Rechtliche Beurteilung

Hiezu wurde erwogen:

Die beklagte Partei gesteht in ihrem Rechtsmittel - wie schon oben ausgeführt - selbst zu, dass - unter Zugrundelegung der nunmehrigen Rechtsprechung - ihr Vormann nicht lastenfrei Eigentum erworben habe. Sie meint aber, dass dies nach der damals herrschenden Rechtsprechung so gewesen sei. Dabei entgeht der beklagten Partei aber, dass für zivilgerichtliche Erkenntnisse kein Rückwirkungsverbot besteht. Änderungen der Judikatur erfassen daher auch davor verwirklichte Sachverhalte (RIS-Justiz RS01098026 SZ 70/245). Es ist daher auch die Frage des Eigentumserwerbes des Vormannes der Klägerin unter Zugrundelegung der nunmehr herrschenden Rechtsprechung zu beurteilen, wobei die beklagte Partei insoweit selbst zugesteht, dass die rechtliche Beurteilung des Berufungsgerichtes - aufbauend auf dieser Rechtsprechung - insoweit zutreffend ist.

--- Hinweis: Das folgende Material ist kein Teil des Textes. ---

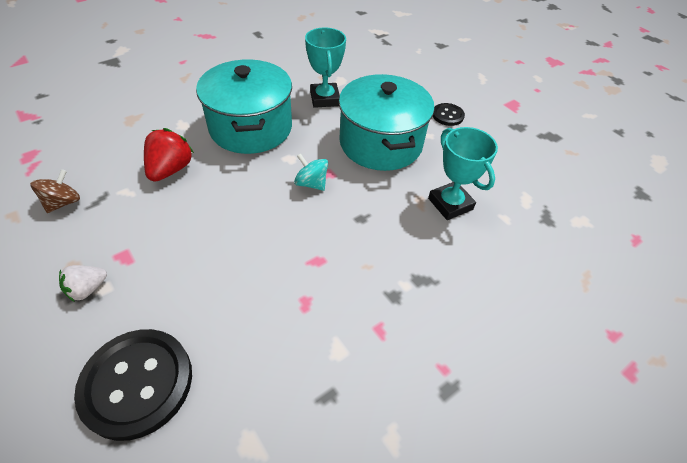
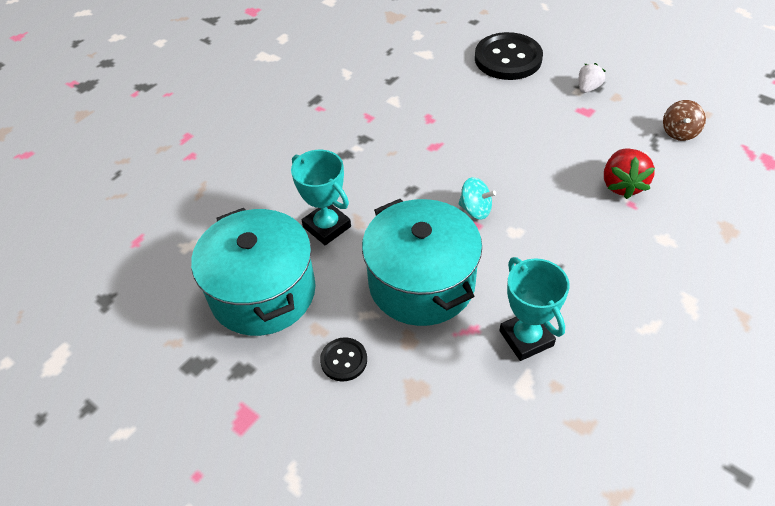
camera: 170 degrees right, 0 degrees up
turquoise pot [196,60,292,154] -> turquoise pot moved to [191,208,316,336]

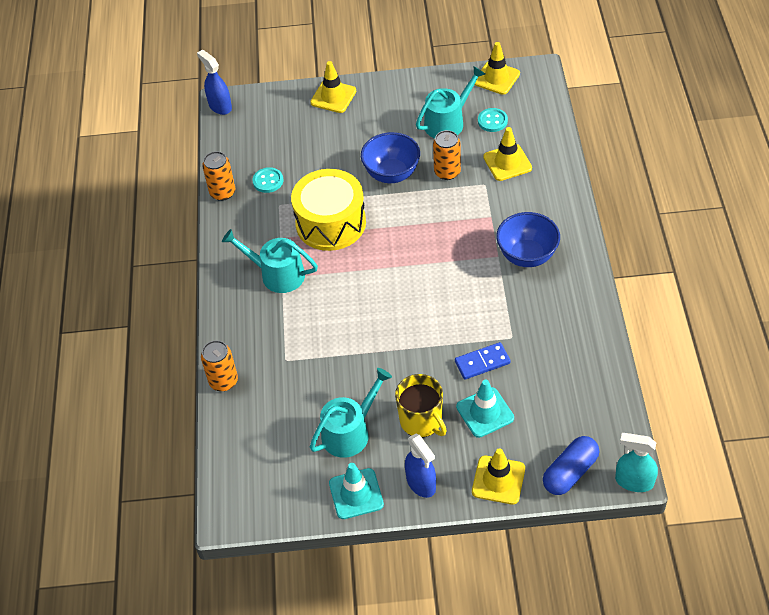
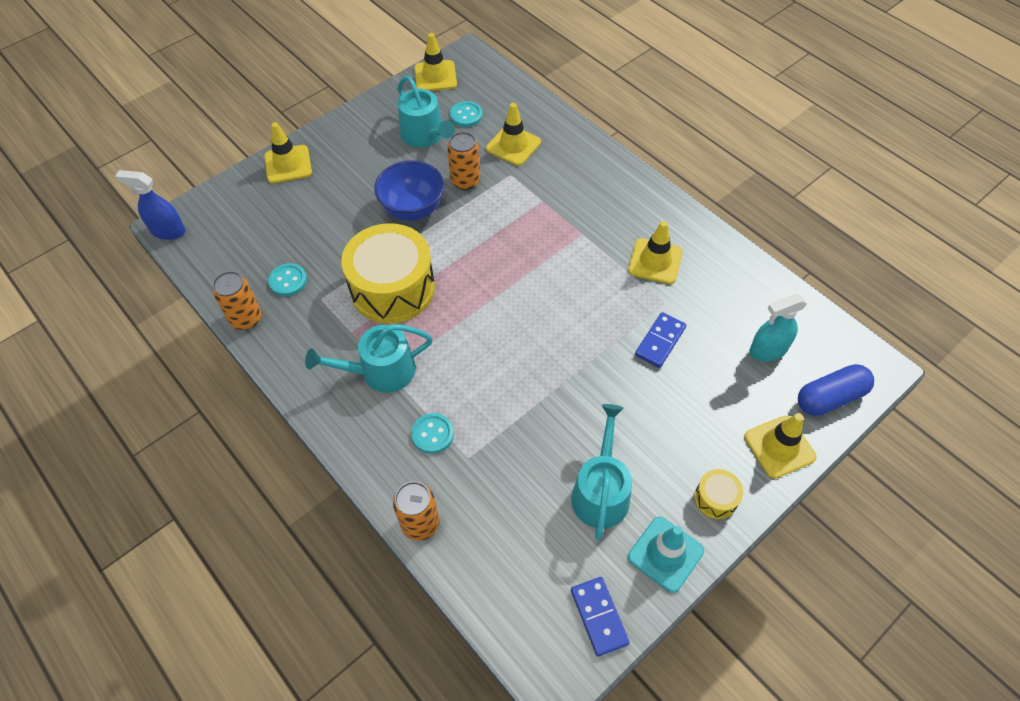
camera: 40 degrees left, 5 degrees up
yellow mug [395,374,447,437] -> none
blue spray bottle [405,433,436,498] -> yellow drum [694,469,743,519]
turquoise watering can [416,66,485,138] -> turquoise watering can turned 135 degrees clockwise [398,76,455,147]
turquoise traffic cone [456,380,514,438] -> none
blue bowl [496,212,560,267] -> none
blue capsule [543,436,599,495] -> blue capsule turned 60 degrees clockwise [798,364,874,416]
turquoise spray bottle [615,433,658,492] -> turquoise spray bottle moved to [749,294,807,362]
none -> turquoise button [411,413,454,454]
none -> blue domino [571,577,630,656]
none -> yellow traffic cone [628,221,683,284]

Es fehlt somit an einer erheblichen Rechtsfrage im Sinne des § 502 Abs 1 ZPO, weshalb das Rechtsmittel der beklagten Partei zurückzuweisen ist.

Die klagenden Parteien haben die Kosten der Revisionsbeantwortung selbst zu tragen, weil sie nicht auf die Unzulässigkeit der Revision der beklagten Partei hingewiesen haben.